Despite the chicken’s close relationship with the red jungle fowl, there is evidence that the gray jungle fowl (G. sonneratii) of southern India and other jungle fowl species, also members of Gallus, may have contributed to the bird’s ancestry. The chicken is a sacred animal in many cultures and deeply embedded in belief systems and religious practices.Roosters are sometimes used for divination, a practice called alectryomancy. This stimulates the hen to lose her feathers but also re-invigorates egg-production. In some other countries, flocks are sometimes force-moulted rather than being slaughtered to re-invigorate egg-laying.

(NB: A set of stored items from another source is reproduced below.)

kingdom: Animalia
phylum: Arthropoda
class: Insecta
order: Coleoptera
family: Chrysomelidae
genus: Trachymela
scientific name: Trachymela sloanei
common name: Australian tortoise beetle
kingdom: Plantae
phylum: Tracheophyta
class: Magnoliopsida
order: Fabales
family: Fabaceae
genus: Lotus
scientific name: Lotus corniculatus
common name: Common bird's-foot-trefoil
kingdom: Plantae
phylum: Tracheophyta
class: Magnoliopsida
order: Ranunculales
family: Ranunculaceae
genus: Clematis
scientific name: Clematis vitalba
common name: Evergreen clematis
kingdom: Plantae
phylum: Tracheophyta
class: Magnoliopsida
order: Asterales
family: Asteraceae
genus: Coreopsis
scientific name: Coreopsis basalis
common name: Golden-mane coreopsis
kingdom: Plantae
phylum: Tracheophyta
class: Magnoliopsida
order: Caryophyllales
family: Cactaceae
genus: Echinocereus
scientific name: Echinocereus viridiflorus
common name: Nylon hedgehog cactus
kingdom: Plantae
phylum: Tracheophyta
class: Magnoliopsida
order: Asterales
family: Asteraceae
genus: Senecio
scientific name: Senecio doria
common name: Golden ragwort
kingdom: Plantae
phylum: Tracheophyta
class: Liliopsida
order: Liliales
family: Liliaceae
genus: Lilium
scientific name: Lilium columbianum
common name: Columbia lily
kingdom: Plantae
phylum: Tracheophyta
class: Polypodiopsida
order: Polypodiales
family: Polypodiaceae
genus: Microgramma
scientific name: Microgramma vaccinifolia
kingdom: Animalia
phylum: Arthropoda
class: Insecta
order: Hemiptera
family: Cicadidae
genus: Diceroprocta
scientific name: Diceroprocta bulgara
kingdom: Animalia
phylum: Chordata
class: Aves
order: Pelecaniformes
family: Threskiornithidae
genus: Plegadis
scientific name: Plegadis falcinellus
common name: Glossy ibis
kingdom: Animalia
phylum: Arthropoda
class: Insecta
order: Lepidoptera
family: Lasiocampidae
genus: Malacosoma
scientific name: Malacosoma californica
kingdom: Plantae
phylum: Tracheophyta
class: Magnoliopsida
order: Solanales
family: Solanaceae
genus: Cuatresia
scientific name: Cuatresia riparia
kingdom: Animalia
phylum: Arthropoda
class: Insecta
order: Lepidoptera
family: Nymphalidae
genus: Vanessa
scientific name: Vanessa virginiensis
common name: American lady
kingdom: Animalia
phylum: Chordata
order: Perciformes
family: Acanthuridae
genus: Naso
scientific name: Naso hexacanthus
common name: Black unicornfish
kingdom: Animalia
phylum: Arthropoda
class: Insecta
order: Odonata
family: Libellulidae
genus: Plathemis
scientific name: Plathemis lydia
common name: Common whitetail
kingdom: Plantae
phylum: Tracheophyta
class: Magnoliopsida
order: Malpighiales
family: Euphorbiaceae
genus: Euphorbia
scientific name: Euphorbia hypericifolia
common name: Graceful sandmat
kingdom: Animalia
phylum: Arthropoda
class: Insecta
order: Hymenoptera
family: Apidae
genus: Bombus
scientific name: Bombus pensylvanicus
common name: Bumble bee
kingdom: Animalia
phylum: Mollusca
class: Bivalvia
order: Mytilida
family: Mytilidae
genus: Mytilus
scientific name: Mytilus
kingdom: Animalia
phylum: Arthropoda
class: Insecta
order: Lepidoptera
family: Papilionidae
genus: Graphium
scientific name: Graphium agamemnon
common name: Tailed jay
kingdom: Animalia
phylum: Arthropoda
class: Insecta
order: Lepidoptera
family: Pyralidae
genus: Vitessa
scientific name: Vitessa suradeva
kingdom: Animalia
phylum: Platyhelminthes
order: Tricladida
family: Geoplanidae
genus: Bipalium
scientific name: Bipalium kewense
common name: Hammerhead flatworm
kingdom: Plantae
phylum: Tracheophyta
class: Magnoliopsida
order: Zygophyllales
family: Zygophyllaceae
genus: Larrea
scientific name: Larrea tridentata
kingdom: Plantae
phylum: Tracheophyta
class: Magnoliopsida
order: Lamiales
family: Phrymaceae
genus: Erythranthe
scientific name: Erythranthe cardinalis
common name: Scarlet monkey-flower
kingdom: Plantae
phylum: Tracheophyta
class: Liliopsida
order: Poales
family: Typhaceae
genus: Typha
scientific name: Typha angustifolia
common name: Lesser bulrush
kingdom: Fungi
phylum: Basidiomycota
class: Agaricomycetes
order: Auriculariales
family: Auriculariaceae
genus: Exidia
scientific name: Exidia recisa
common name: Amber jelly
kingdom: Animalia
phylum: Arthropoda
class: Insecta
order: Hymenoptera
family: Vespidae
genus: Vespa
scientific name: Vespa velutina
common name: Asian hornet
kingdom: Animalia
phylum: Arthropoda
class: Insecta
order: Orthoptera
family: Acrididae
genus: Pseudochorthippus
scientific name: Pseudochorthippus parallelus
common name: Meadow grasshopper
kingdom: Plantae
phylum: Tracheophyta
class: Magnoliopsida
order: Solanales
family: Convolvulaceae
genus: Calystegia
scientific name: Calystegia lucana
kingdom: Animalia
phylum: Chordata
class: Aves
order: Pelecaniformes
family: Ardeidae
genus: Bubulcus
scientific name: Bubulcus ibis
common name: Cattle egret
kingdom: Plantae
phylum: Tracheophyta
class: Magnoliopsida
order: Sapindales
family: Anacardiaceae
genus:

The market eaub.info/ for chicken meat has grown dramatically since then, with worldwide exports reaching nearly 12.5 million metric tons (about 13.8 million tons) by the early 21st century. By the mid-20th century, however, meat production had outstripped egg production as a specialized industry. For most of that period, chickens were a common part of the livestock complement of farms and ranches throughout Eurasia and Africa. Chicken domestication likely occurred more than once in Southeast Asia and possibly India over the most recent 7,400 years, and the first domestications may have been for religious reasons or for the raising of fighting birds. Each flock of chickens develops a social hierarchy that determines access to food, nesting sites, mates, and other resources. At about six months, males produce viable sperm, and females produce viable eggs.